# Should I brine a Brisket?



## chris a (Dec 17, 2007)

Hey everyone, how's it going?
I'm smoking my first brisket for my Lady's birthday tomorrow and I'm prepareing it tonight.  I'm wondering if i need to brine it or what.  I'm reading that you should at some web sites and not to in others.  If I do, then what's a good brine to use?  I bought a 5.9 pound center cut brisket.
Thanks for you help and advise.


----------



## walking dude (Dec 17, 2007)

center cut brisket????........not sure of what that is........is it the flat or the point?

no one i have read on here tho.....brines the brisket.........maybe a boston butt..........


----------



## chris a (Dec 17, 2007)

On the package it say's flat. I just wanted to be sure that I'm doing this right and don't forget something too late.


----------



## bbq bubba (Dec 17, 2007)

Yes, you have a "piece" of the flat.......
No, don't bother brining, smoke to about 185 or when a probe slides in like butter, wrap and rest, should be pretty good eat's!!


----------



## smokebuzz (Dec 17, 2007)

some folks do brine brisket, but that would potenialy turn it into a corned beef or pastromi. some people marinade briskets in a red wine and rub, my self just rub it and smoke it.


----------



## walking dude (Dec 17, 2007)

k.........just give it a good rub.........

if you can......place a container under it to collect any juices for au juis, however you spell it........

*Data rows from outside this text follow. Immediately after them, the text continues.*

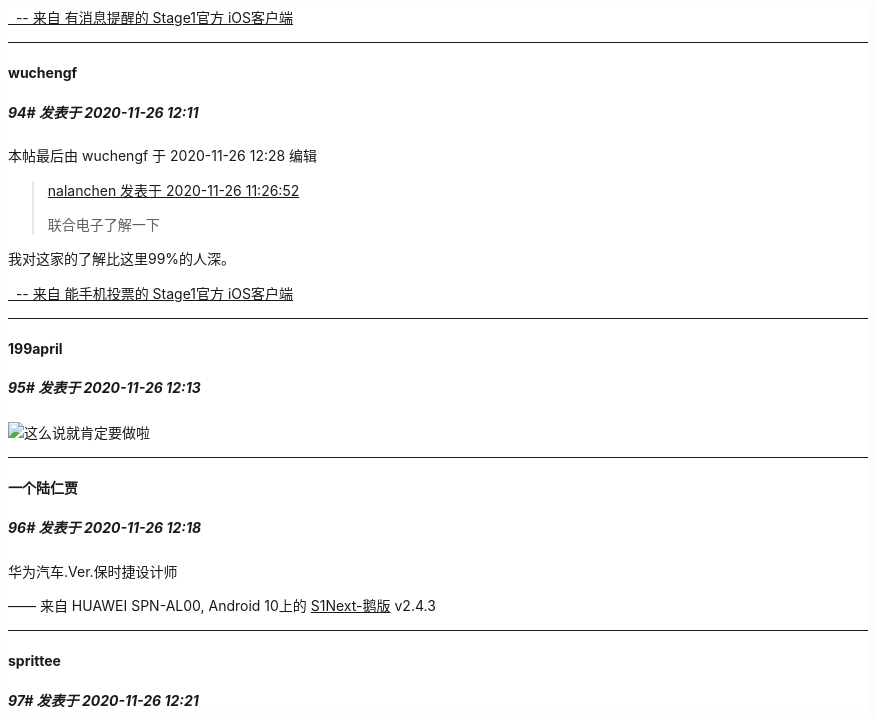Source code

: [  -- 来自 有消息提醒的 Stage1官方 iOS客户端](https://itunes.apple.com/fi/app/saraba1st/id1221237470?mt=8)







*****

####  wuchengf  
##### 94#       发表于 2020-11-26 12:11



 本帖最后由 wuchengf 于 2020-11-26 12:28 编辑 
<blockquote><a href="httphttps://bbs.saraba1st.com/2b/forum.php?mod=redirect&amp;goto=findpost&amp;pid=49523798&amp;ptid=1974217" target="_blank">nalanchen 发表于 2020-11-26 11:26:52</a>

联合电子了解一下</blockquote>
我对这家的了解比这里99%的人深。

[  -- 来自 能手机投票的 Stage1官方 iOS客户端](https://itunes.apple.com/fi/app/saraba1st/id1221237470?mt=8)







*****

####  199april  
##### 95#       发表于 2020-11-26 12:13



<img src="https://static.saraba1st.com/image/smiley/face2017/067.png" referrerpolicy="no-referrer">这么说就肯定要做啦







*****

####  一个陆仁贾  
##### 96#       发表于 2020-11-26 12:18




华为汽车.Ver.保时捷设计师

—— 来自 HUAWEI SPN-AL00, Android 10上的 [S1Next-鹅版](https://github.com/ykrank/S1-Next/releases) v2.4.3







*****

####  sprittee  
##### 97#       发表于 2020-11-26 12:21
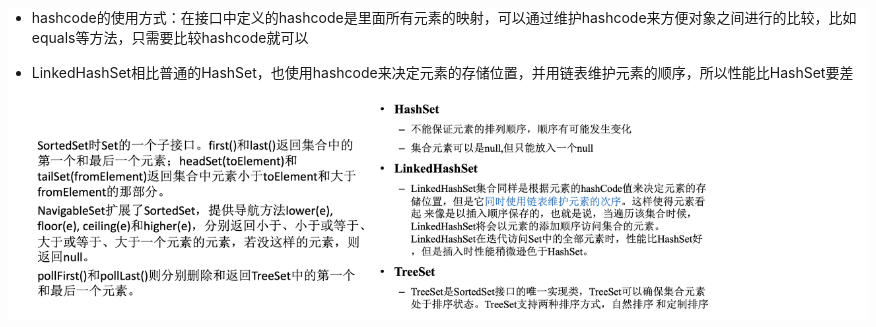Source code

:   - hashcode的使用方式：在接口中定义的hashcode是里面所有元素的映射，可以通过维护hashcode来方便对象之间进行的比较，比如equals等方法，只需要比较hashcode就可以

- LinkedHashSet相比普通的HashSet，也使用hashcode来决定元素的存储位置，并用链表维护元素的顺序，所以性能比HashSet要差

  <img src="static/image-20201230111417175.png" alt="image-20201230111417175" style="zoom:33%;" />

  <img src="static/image-20201230111620049.png" alt="image-20201230111620049" style="zoom: 33%;" />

foil it at 170/ take it off at 200.........wrap it in a blanket to rest.......hour at least for me...........poke a hole in the foil to collect any further juices.......then slice cross the grain.......which may change several times throughout the flat.........what i do.......is before i rub it.....if the grain runs at a angle......to slice the tip of the flat off.......perpicular to the grain.....so IF you can't see the grain when it comes time to slice.......you can cut parrell to the cutoff tip........if that makes sense..........


----------



## walking dude (Dec 17, 2007)

i HEARD that bout you


but yeah.......what buzz said.....brined brisket can be corned or paster-reni-strami.........lol


----------



## chris a (Dec 17, 2007)

Okay, thanks for the help.  I'll let ya' know how it turned out. Again thanks.


----------



## bbq bubba (Dec 17, 2007)

Don't let us know..........show us!!!


----------



## walking dude (Dec 17, 2007)

what bubba said........Q-VIEW!!!!!!


----------